Горислав Игоревич быстро пробежал эсэмэску глазами, на мгновение застыл, уподобившись библейскому соляному столбу, а потом звучно хлопнул себя по лбу и потрусил к дому.
В дом Костромиров вошел крадучись. На цыпочках миновав столовую (ужин уже дымился на столе), он осторожно заглянул на кухню. Там, как он и ожидал, никого не было. Пошарив взглядом, выбрал из десятка ножей наиболее подходящий — достаточно длинный, острый и с ухватистой рукояткой — и проследовал к обшарпанной двери в самой глубине кухни. Вот оно, жилище Степаниды, «закуток», как назвал его сторож Антон.
Теперь, когда все прояснилось, всякий страх оставил его. А голова работала как отлаженный часовой механизм. Если враг разоблачен, он уже не столь страшен. Но осторожность тем не менее не помешает. Он нажал на дверную ручку, толкнул — заперто. Провел ладонью по притолоке — так и есть, ключ лежал там.
Дверь отворилась с легким скрипом, профессор нащупал выключатель, зажег свет и шагнул внутрь.
Помещение и впрямь представляло собой нечто вроде чулана, кое-как оборудованного под жилую комнату. Обстановка в комнатенке царила спартанская. Из мебели — трюмо, ржавая железная койка с грязным матрацем да тумбочка. На тумбочке — початая бутылка водки.

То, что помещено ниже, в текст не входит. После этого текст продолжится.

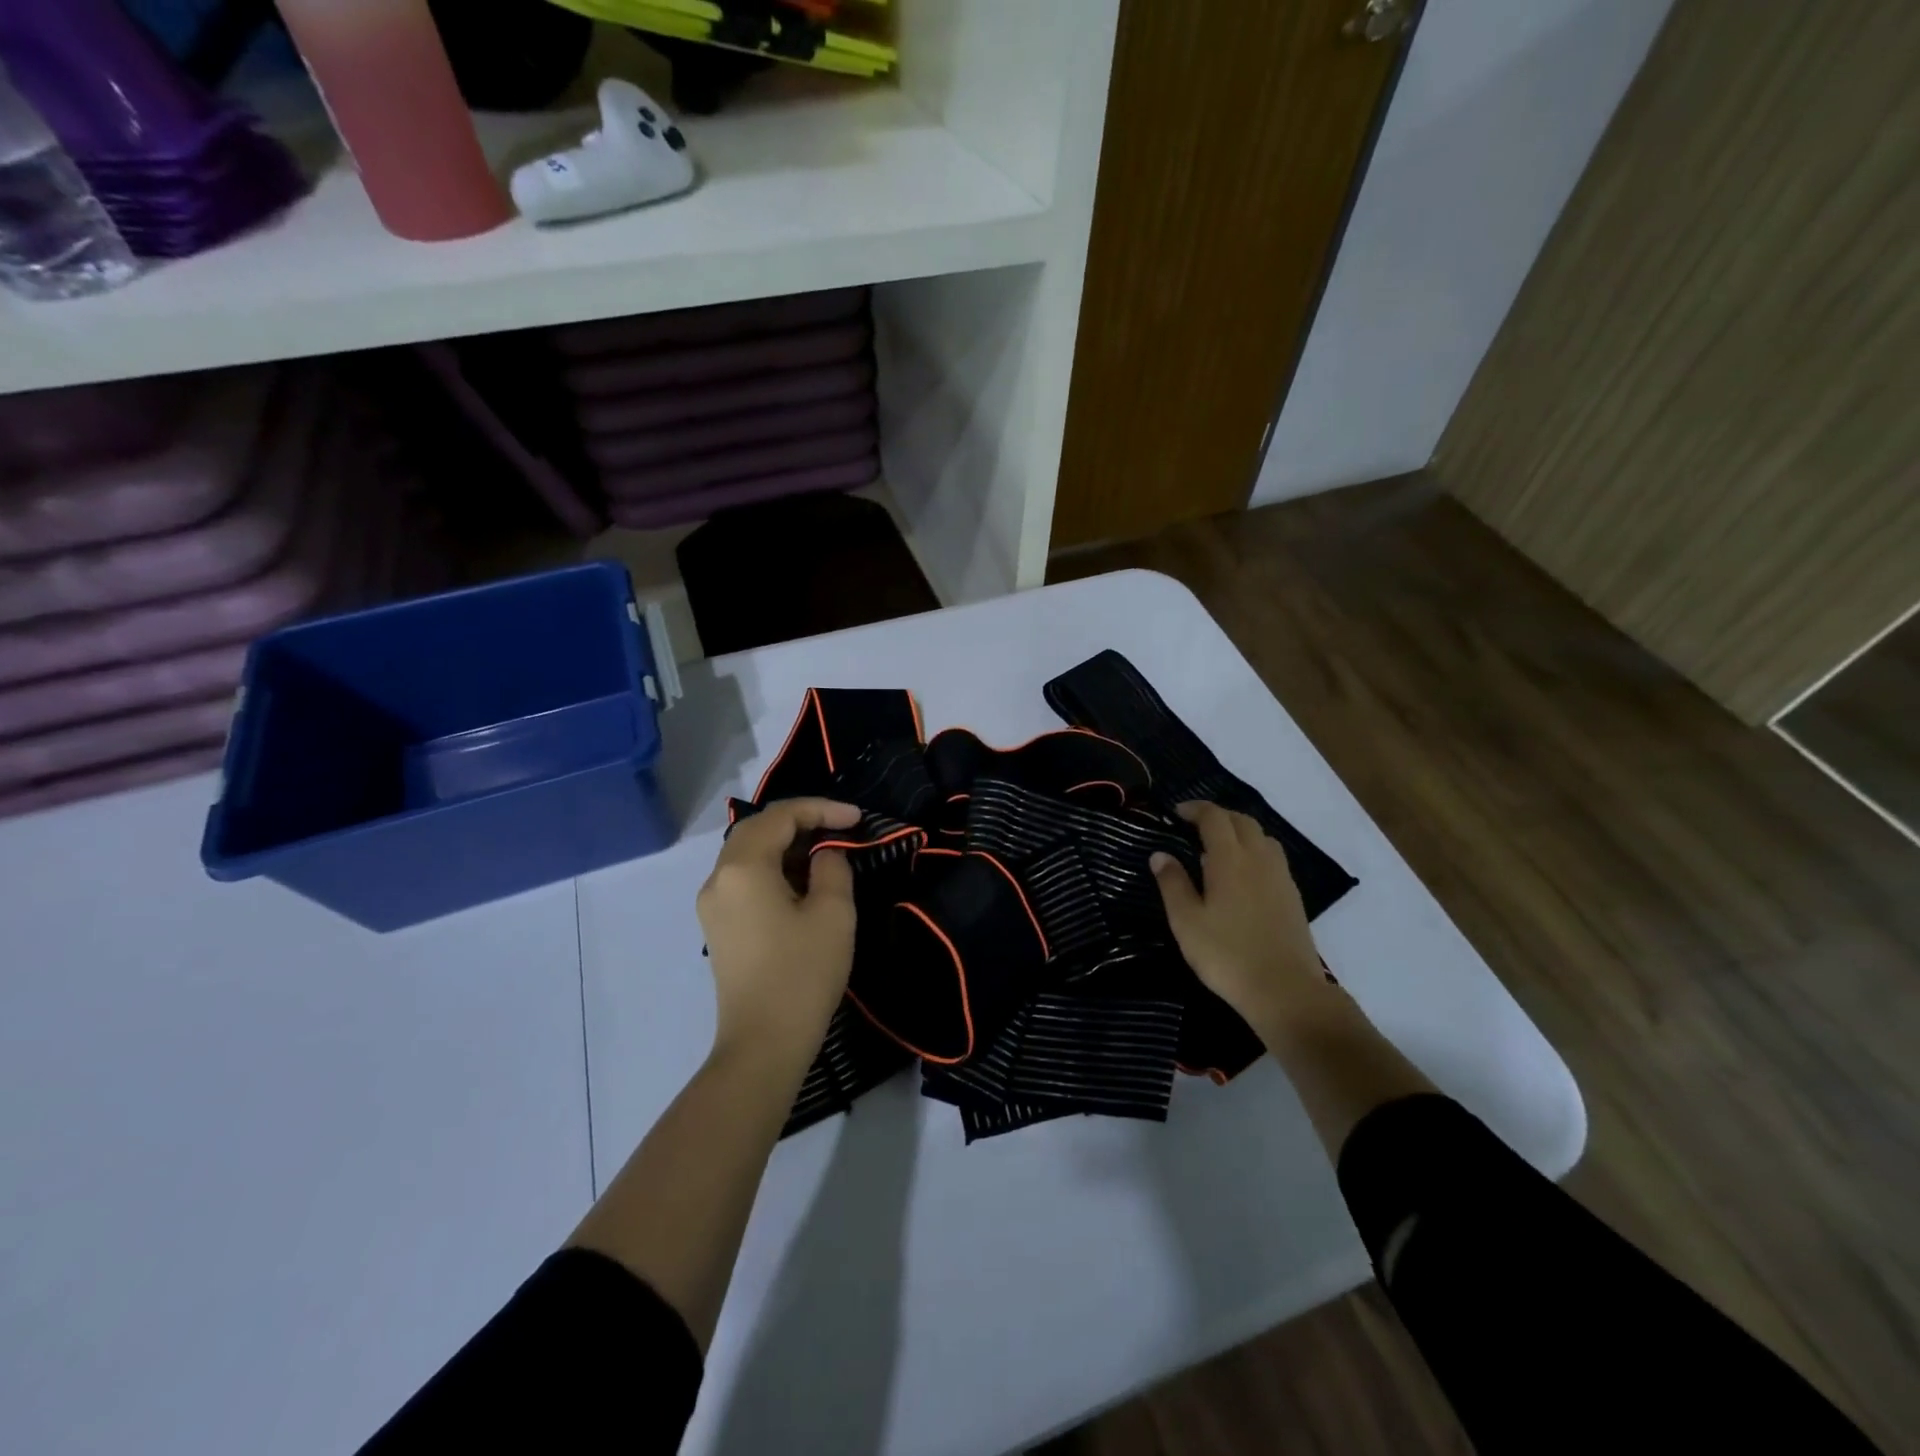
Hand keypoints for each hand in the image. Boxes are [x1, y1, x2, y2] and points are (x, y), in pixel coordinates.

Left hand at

Окна не было, его место как раз занимало высокое трюмо, заваленное целой грудой разнообразной косметики, в основном, судя по всему, профессиональной. Костромиров подошел и с любопытством принялся разглядывать бесчисленные коробочки, баночки, пузырьки и кисточки.
Помимо обычных помад, тушей, теней, пудр и румян, на предзеркальном столике лежали накладные ресницы, брови, щеки и несколько носов; в специальном бархатном пенале — комплект контактных линз. Рядом с трюмо на специальной вешалке висели парики. Под вешалкой стояла пара туфель на высоченной платформе. Чтобы, при необходимости, увеличивать рост, догадался ученый. Итак, все улики налицо, как говаривал следователь Хватко.